◆ **What the exercise asks**:
From the first line to the last, retype the records exactly and skip the pictures.

◆ **Material shown**:

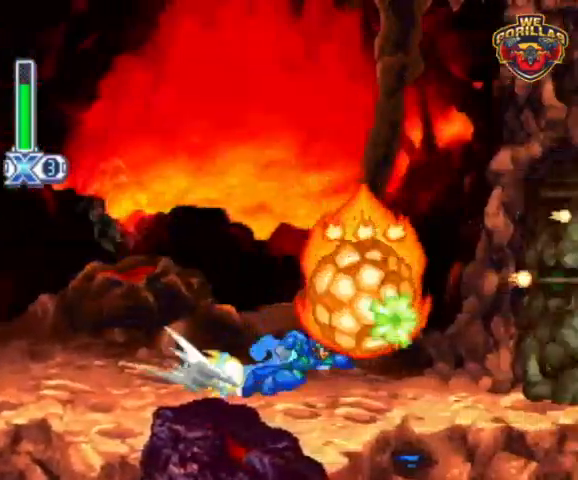
{"buttons": ["DPAD_RIGHT"], "events": [[67, "Y", "up"], [133, "Y", "down"], [167, "DPAD_RIGHT", "down"], [167, "R1", "up"], [233, "Y", "up"]]}
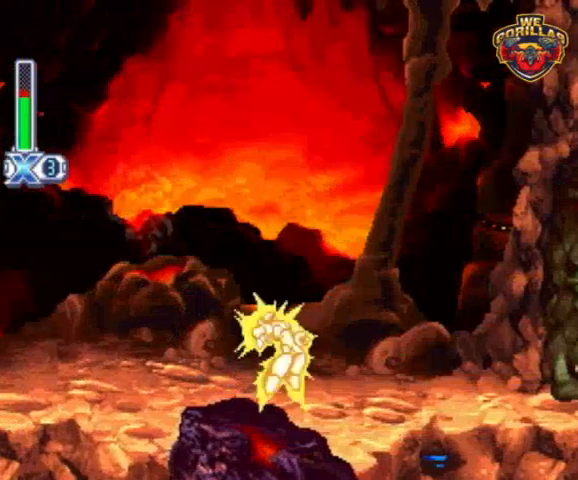
{"buttons": ["R1", "DPAD_RIGHT"], "events": [[33, "DPAD_RIGHT", "up"], [133, "DPAD_RIGHT", "down"], [133, "R1", "down"], [167, "Y", "down"], [200, "Y", "up"], [300, "Y", "down"], [333, "Y", "up"], [433, "Y", "down"], [500, "Y", "up"]]}
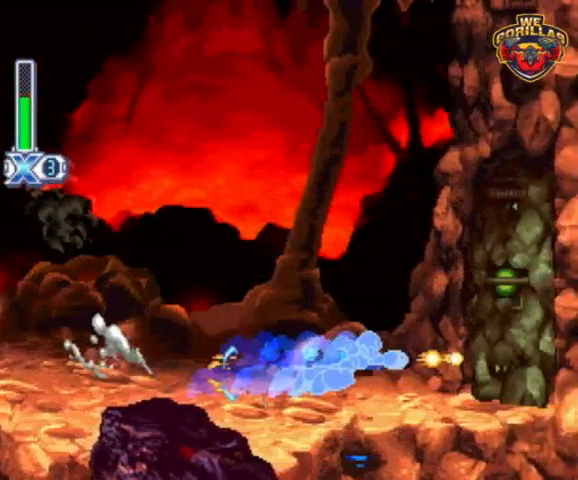
{"buttons": ["Y", "DPAD_RIGHT"], "events": [[100, "Y", "down"], [167, "Y", "up"], [233, "DPAD_RIGHT", "up"], [300, "R1", "up"], [367, "Y", "down"], [400, "Y", "up"], [500, "DPAD_RIGHT", "down"], [500, "Y", "down"]]}
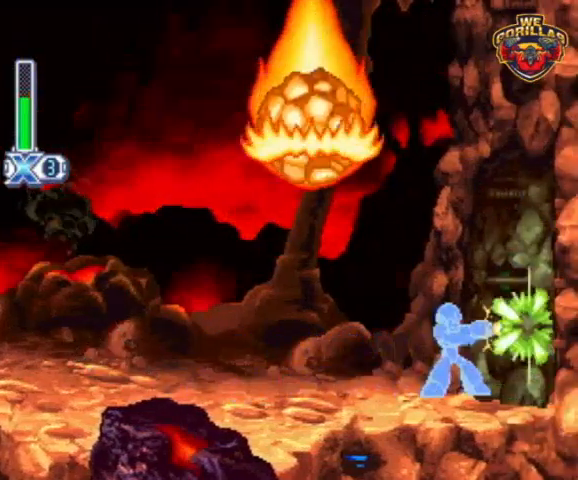
{"buttons": ["Y", "DPAD_RIGHT"], "events": [[33, "Y", "up"], [67, "Y", "down"], [133, "Y", "up"], [200, "Y", "down"], [267, "Y", "up"], [300, "Y", "down"], [367, "Y", "up"], [400, "Y", "down"]]}
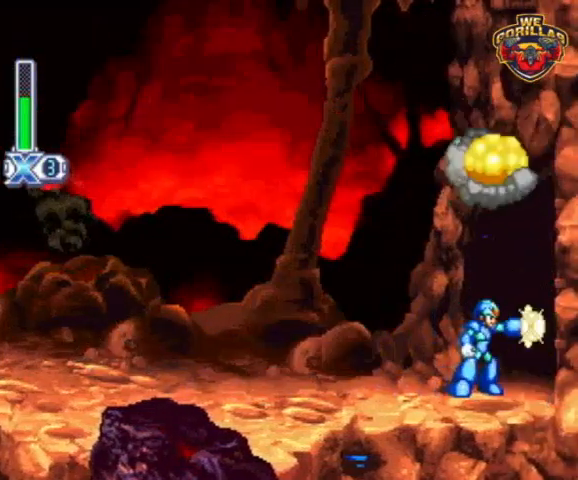
{"buttons": ["Y", "R1", "DPAD_RIGHT"], "events": [[100, "R1", "down"]]}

◆ **Solution**:
{"buttons": ["DPAD_RIGHT"], "events": [[67, "Y", "up"], [133, "Y", "down"], [167, "DPAD_RIGHT", "down"], [167, "R1", "up"], [233, "Y", "up"]]}
{"buttons": ["R1", "DPAD_RIGHT"], "events": [[33, "DPAD_RIGHT", "up"], [133, "DPAD_RIGHT", "down"], [133, "R1", "down"], [167, "Y", "down"], [200, "Y", "up"], [300, "Y", "down"], [333, "Y", "up"], [433, "Y", "down"], [500, "Y", "up"]]}
{"buttons": ["Y", "DPAD_RIGHT"], "events": [[100, "Y", "down"], [167, "Y", "up"], [233, "DPAD_RIGHT", "up"], [300, "R1", "up"], [367, "Y", "down"], [400, "Y", "up"], [500, "DPAD_RIGHT", "down"], [500, "Y", "down"]]}
{"buttons": ["Y", "DPAD_RIGHT"], "events": [[33, "Y", "up"], [67, "Y", "down"], [133, "Y", "up"], [200, "Y", "down"], [267, "Y", "up"], [300, "Y", "down"], [367, "Y", "up"], [400, "Y", "down"]]}
{"buttons": ["Y", "R1", "DPAD_RIGHT"], "events": [[100, "R1", "down"]]}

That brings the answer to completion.